• Goal of the exercise
The pictures stay out. Please retype every line below exactly.

• Recorded data
* * * * * * *

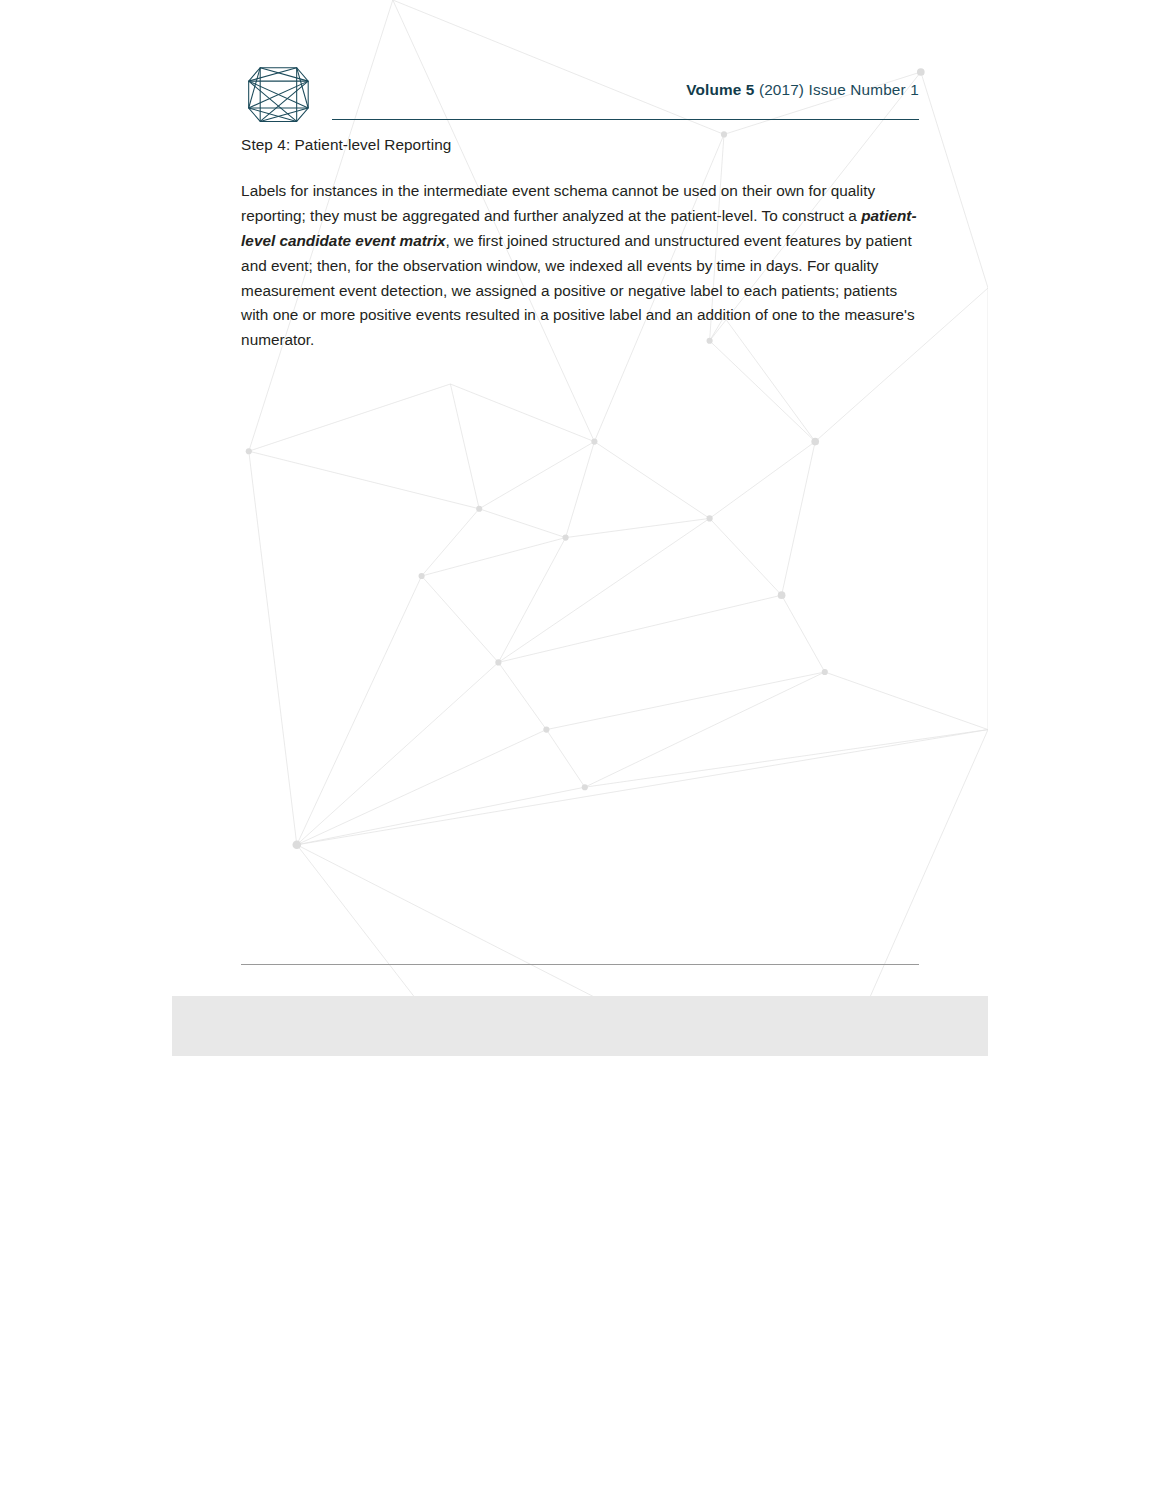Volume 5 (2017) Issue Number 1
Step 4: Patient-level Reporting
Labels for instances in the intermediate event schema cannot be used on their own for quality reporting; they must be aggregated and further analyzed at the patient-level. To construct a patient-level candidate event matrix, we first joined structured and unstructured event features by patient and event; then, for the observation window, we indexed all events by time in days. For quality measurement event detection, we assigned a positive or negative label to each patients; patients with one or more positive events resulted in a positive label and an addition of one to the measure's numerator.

* * * * * * *

• Task answer
Volume 5 (2017) Issue Number 1
Step 4: Patient-level Reporting
Labels for instances in the intermediate event schema cannot be used on their own for quality reporting; they must be aggregated and further analyzed at the patient-level. To construct a patient-level candidate event matrix, we first joined structured and unstructured event features by patient and event; then, for the observation window, we indexed all events by time in days. For quality measurement event detection, we assigned a positive or negative label to each patients; patients with one or more positive events resulted in a positive label and an addition of one to the measure's numerator.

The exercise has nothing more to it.